Fan data has been a strong topic from many people I’ve spoken to this year, why do you think sport has been naive about the area and getting fan insights for so long?
Naive or maybe even lazy, I’d say. Sport has been trading crazy television numbers for years but I think we’ve got a really exciting time for sport. As everything starts to move digital you can start to really measure interaction, the only way you’re credible is to know your fan better. If you know those fans better that gets commercial growth, which in turn goes back into performance.
You mentioned earlier the ‘global powerhouse’ side of things, how are you looking at that in terms of growing the overall fanbase globally too, such as your partnership with WAVEtv?
We want to be more global as a fan base. Everyone always asks me ‘can Wales support four professional rugby franchises?’ Absolutely, 100%. But you can’t just be fishing in Wales for your fans, you’ve got to be global brands. England wouldn’t support 20 Premier League clubs at those levels of revenues without having the majority of fans overseas.
WAVEtv is a really interesting example. North America is really interesting in the growth of rugby, they’re going after the World Cup in 2031 and MLR [Major League Rugby] is starting to take off. In the last 12 months we’ve had 17 million views of Ospreys content on WAVEtv, which is crazy.
It’s okay to have more than core fans. Before it was all about how many season tickets you can sell and how many people you can get in the stadium. But I’m also interested in all the people around the world who want to see exciting rugby in social media who can engage with us in the content world.
Learnings from football are that these can be huge, huge numbers of people. We’ve already got twice as many global fans as any other Welsh region but the number is too small, we’ve got to build and grow that and WAVEtv is one way to do it.
As just mentioned, there are many people overseas who now have those connections to teams they have watched and decided they like, but what’s the difficulty like in converting those ‘third-party’ fans into true fans?
I’m actually not sure you have to.
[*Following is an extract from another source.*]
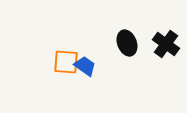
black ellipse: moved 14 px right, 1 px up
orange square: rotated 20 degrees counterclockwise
If a young person in the US is really interested in Ospreys, it doesn’t matter if they like Racing 92 or another club as well, it just matters that they’re interested in us. Because for a commercial partner who’s looking to tap into that fan the emotion is there, they might not be turning up to every game but I think the world is just different now.
You’ve mentioned your three-year plan for Ospreys, but what is your focus for the next 12 months?
By next year I want to have a fully optimised squad, so as many players as we feel necessary are ‘kings of chaos’ players, which I feel we’ll have after one more recruitment run. I think the academy needs to be dialled up, so the consistent style of play in training goes right throughout the whole pipeline.
I’d like to see increased fan numbers. We have really good fan engagement right now, but we need to invest in our content team. I want to have more information and deeper data on our fans, so our PumpJack partnership we’ve been running for 6-12 months should really start to drive dividends soon for commercial partners.
“If we’ve learnt anything in the last two years it’s that the world changes incredibly quickly.”
And I guess the most important thing to me is by this time next year, I want to have a really compelling commercial proposition. That’s delivered through two things, one is having a really clear narrative, brand and identity that we can use to marry with partners who are like-minded. The second is being able to really show true value, we’re also working with Blinkfire to get a good idea of the value that our partners are getting back from social media.
Having a clear partner servicing model is crucial. If we’ve learnt anything in the last two years it’s that the world changes incredibly quickly. I want people in the organisation with a brand mentality who can provide the best value. My definition of a bad partnership is when you’re constantly looking at the contract.
And of course, I want to always be in Europe!